Dichiarazione interessante anche da punto di vista linguistico, visto che Fico sta ben attento a trincerarsi dietro il condizionale: io non li chiuderei, poi fate un po' come vi pare. Insomma, il presidente della Camera, cui è stata cucita (grazie ad un'antica militanza nei centri sociali partenopei) l'etichetta di «leader della sinistra grillina», fa quel che deve fare: la sua non è dissidenza (che nel partito della Casaleggio è consentita quanto nell'Urss di Breznev) ma copertura di un fronte elettorale. L'alleanza con la Lega e l'appiattimento di Luigi Di Maio sulla linea salviniana stanno erodendo consensi al M5s, le scene drammatiche dal Mediterraneo dove affondano barconi carichi di bambini in fuga dalla guerra yemenita possono turbare pezzi di elettorato grillino cattolico o confusamente di sinistra.

Ecco dunque pronto l'antidoto: un presidente della Camera buono che invoca il «cuore», le ong e i porti aperti. E poi torna a Montecitorio, allineato e coperto, mentre il vice premier Di Maio fa trapelare che le sue sono opinioni «rispettabili» ma personali, e che il governo è «compatto» sulla linea dura. «È il suo punto di vista personale», lo liquida Matteo Salvini. Punto e a capo, avanti come prima.
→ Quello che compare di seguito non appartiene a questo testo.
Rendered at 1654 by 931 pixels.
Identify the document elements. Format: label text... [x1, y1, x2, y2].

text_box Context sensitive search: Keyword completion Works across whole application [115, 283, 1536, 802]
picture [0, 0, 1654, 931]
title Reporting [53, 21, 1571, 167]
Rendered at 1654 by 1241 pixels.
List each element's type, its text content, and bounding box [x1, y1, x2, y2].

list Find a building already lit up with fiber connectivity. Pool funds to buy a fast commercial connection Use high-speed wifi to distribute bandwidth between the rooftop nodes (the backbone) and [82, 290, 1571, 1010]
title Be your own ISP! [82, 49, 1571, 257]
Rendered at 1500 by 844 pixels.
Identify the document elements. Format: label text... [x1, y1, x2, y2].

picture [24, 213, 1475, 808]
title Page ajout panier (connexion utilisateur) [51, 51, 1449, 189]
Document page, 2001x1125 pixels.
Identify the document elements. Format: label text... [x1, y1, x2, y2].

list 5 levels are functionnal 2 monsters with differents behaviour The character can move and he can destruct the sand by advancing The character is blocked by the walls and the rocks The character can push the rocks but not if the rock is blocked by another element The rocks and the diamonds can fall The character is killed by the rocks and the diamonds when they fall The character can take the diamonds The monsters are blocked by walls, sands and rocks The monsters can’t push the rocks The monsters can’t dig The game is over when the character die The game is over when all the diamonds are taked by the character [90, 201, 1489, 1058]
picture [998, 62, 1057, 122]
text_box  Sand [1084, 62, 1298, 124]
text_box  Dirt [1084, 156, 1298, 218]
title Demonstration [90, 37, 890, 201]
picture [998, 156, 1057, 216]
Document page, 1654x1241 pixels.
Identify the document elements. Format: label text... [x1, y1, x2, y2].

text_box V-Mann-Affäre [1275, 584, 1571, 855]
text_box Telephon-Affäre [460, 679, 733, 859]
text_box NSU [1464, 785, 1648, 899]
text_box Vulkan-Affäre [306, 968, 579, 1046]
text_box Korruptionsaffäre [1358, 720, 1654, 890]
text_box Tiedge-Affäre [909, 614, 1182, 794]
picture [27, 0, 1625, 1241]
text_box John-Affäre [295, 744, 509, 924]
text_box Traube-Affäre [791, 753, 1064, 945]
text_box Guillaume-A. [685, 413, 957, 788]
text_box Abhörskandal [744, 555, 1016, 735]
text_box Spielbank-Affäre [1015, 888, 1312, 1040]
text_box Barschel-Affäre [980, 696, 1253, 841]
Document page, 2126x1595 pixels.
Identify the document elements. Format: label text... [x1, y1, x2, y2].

Il problema, però, è che a sinistra ci cascano come polli. Non tanto gli elettori, quanto i dirigenti politici: ieri da Leu al Pd era tutto un peana per Fico. Qualcuno forse per tattica politica, nella speranza di far scoppiare quelle «contraddizioni in seno al popolo» che - sperano, con qualche ingenuità - potrebbero mettere in difficoltà la maggioranza. «Apprezzo le giuste parole di Fico - dice il reggente Pd Martina - ora mi auguro voglia muoversi verso la maggioranza e verso il suo partito». Si commuove addirittura Fornaro di Leu, che definisce lirico quelle di Fico «parole di verità» che «rompono il muro di ipocrisia» grillina su Salvini. È la vecchia e fallimentare teoria bersaniana del «grillini buoni e di sinistra-leghisti cattivi e di destra», perseguita da chi voleva un governo centrosinistra-Cinque stelle. Più perspicace, Laura Boldrini invita il suo successore a spiegare come intende «relazionarsi» con il suo governo, «che fa il contrario di ciò che dice lui».

Si entusiasma Gad Lerner («Benvenuta la presa di distanza di Fico dalla oscena guerra alle Ong») ma anche il senatore dem Magorno, che parla nientemeno che di «lezione di umanità e di autonomia di pensiero» di Fico. E la Casaleggio ringrazia.